Task ->
Please write out everything from the line containing "Hessentag 2010 231" down to the end of the entries, both ends included, reproducing each line word for word and leaving the pictures out of your answer.

[Saved data entries]
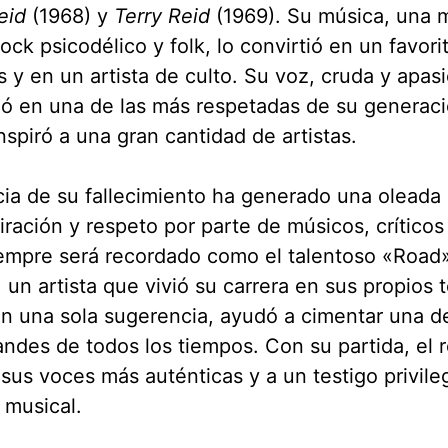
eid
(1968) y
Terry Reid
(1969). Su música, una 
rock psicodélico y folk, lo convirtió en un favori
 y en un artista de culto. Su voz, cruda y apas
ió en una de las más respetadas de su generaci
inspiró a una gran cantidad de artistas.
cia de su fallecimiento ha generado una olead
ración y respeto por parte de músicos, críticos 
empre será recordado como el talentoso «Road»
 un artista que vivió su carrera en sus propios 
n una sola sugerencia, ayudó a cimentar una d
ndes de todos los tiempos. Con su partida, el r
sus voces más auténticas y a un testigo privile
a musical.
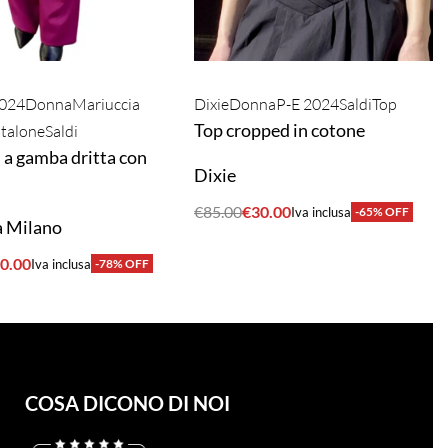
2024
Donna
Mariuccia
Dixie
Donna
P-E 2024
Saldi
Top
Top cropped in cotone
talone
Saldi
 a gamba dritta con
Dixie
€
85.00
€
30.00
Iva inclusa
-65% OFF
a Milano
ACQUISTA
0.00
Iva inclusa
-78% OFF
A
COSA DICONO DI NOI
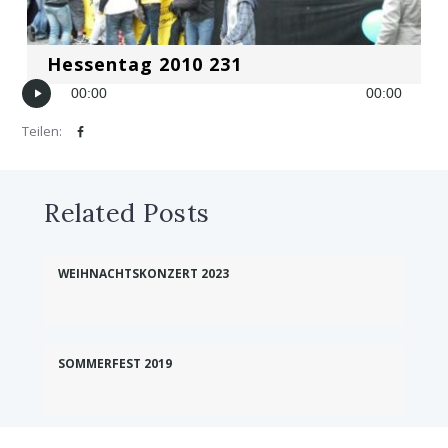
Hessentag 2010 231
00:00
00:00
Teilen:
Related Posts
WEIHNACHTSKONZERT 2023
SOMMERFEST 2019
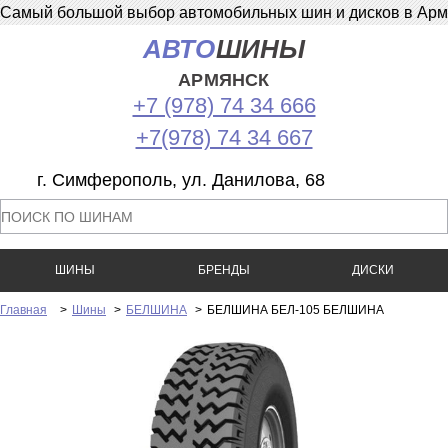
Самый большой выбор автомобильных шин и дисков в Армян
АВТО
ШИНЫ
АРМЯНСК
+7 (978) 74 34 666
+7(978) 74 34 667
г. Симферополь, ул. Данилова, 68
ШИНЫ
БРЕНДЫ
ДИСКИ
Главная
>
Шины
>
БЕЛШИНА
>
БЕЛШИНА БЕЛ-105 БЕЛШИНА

Result for this exercise ->
Hessentag 2010 231
00:00
00:00
Teilen:
Related Posts
WEIHNACHTSKONZERT 2023
SOMMERFEST 2019
Самый большой выбор автомобильных шин и дисков в Армян
АВТО
ШИНЫ
АРМЯНСК
+7 (978) 74 34 666
+7(978) 74 34 667
г. Симферополь, ул. Данилова, 68
ШИНЫ
БРЕНДЫ
ДИСКИ
Главная
>
Шины
>
БЕЛШИНА
>
БЕЛШИНА БЕЛ-105 БЕЛШИНА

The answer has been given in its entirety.